Perhaps most disturbing of all — for those who seek private intervention to alleviate poverty and transform lives — it appears the avalanche of government aid inoculates the region against effective charitable assistance. In a separate report, Cheves details how charitable dollars also flow into Appalachia, to no discernible effect. In fact, local residents are often all too happy to let private volunteers do repair work they’re perfectly capable of performing themselves — sometimes leaving homes in disrepair until the annual summer influx of college students, all eager to help.
The tragedy of government dependence is the tragedy of the slowly-dying human heart — the loss of hope and the rejection of any personal revitalization that requires more than a bare minimum of effort (followed by immediate and dramatic rewards). In my own time working with at-risk youth in Kentucky, my wife and I found it extraordinarily difficult to compete with the no-strings-attached federal money, where it was all too easy to reject any true reform or true personal initiative in favor of the life they knew. The only thing that worked was intensive, one-on-one mentoring that began at an early age.

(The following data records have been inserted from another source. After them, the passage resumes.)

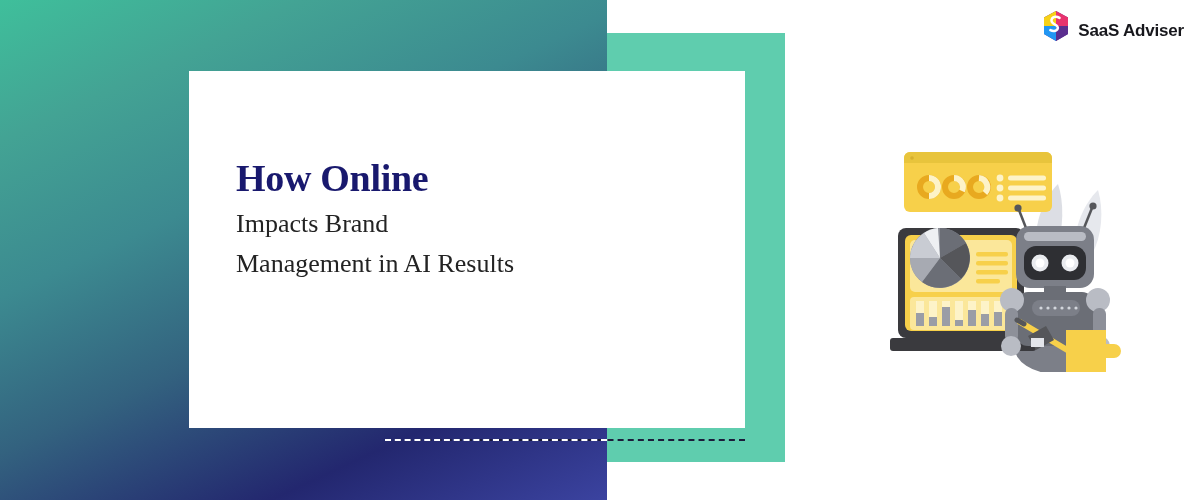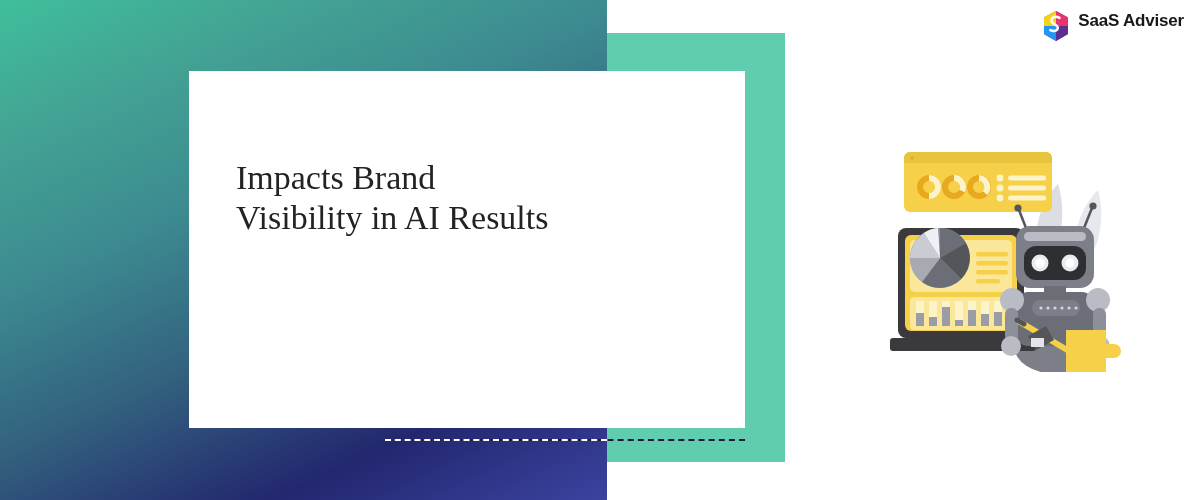--- a/index.html
+++ b/index.html
@@ -65,7 +65,7 @@
   .logo {
     position:absolute;
     right:16px; top:11px;
-    display:flex; align-items:flex-start; gap:9px;
+    display:flex; align-items:flex-end; gap:9px;
   }
   .logo-mark { width:26px; height:30px; display:block; }
   .logo-text {

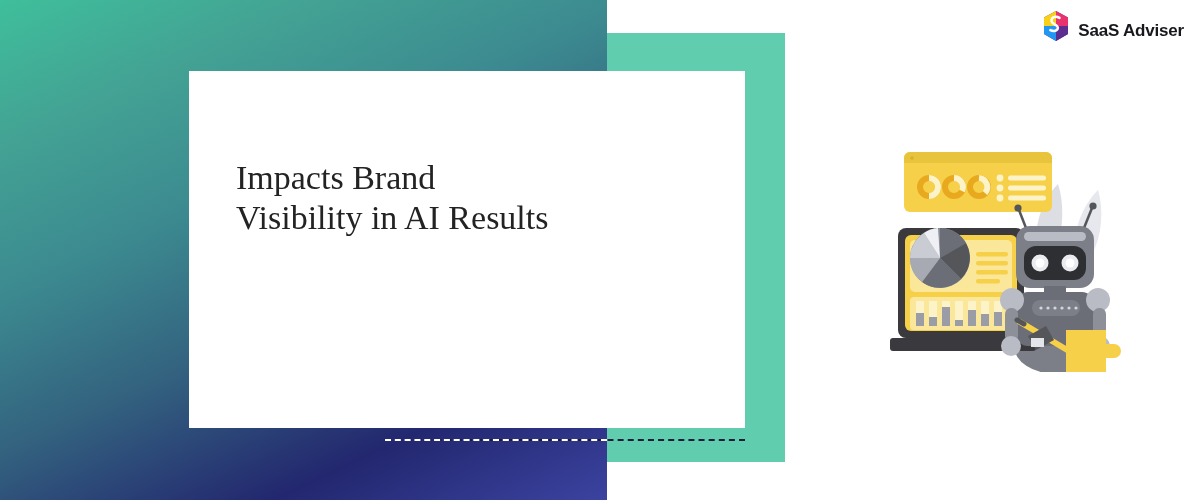--- a/index.html
+++ b/index.html
@@ -98,6 +98,7 @@
   <div class="dashed-line light"></div>
 
   <div class="headline">
+    <div class="h-main">How Online</div>
     <div class="h-sub">Impacts Brand</div>
     <div class="h-sub">Visibility in AI Results</div>
   </div>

Simply put, once a kid has been raised to be dependent, to feel helpless in the face of larger, impersonal forces, it is extraordinarily difficult to change course. Waiting for another coal boom is not a plan, but policy-makers should also understand that economic and environmental regulations can carry enormous personal and social costs. Are Americans better or worse off now that it’s much harder to profitably mine coal? Is our nation truly “healthier” — spiritually and physically — now that miners draw disability checks rather than create energy?
Americans are a compassionate people. It’s tragic that our compassion is not only bankrupting our nation’s finances; it’s damaging the very spirit of the people we so want to help.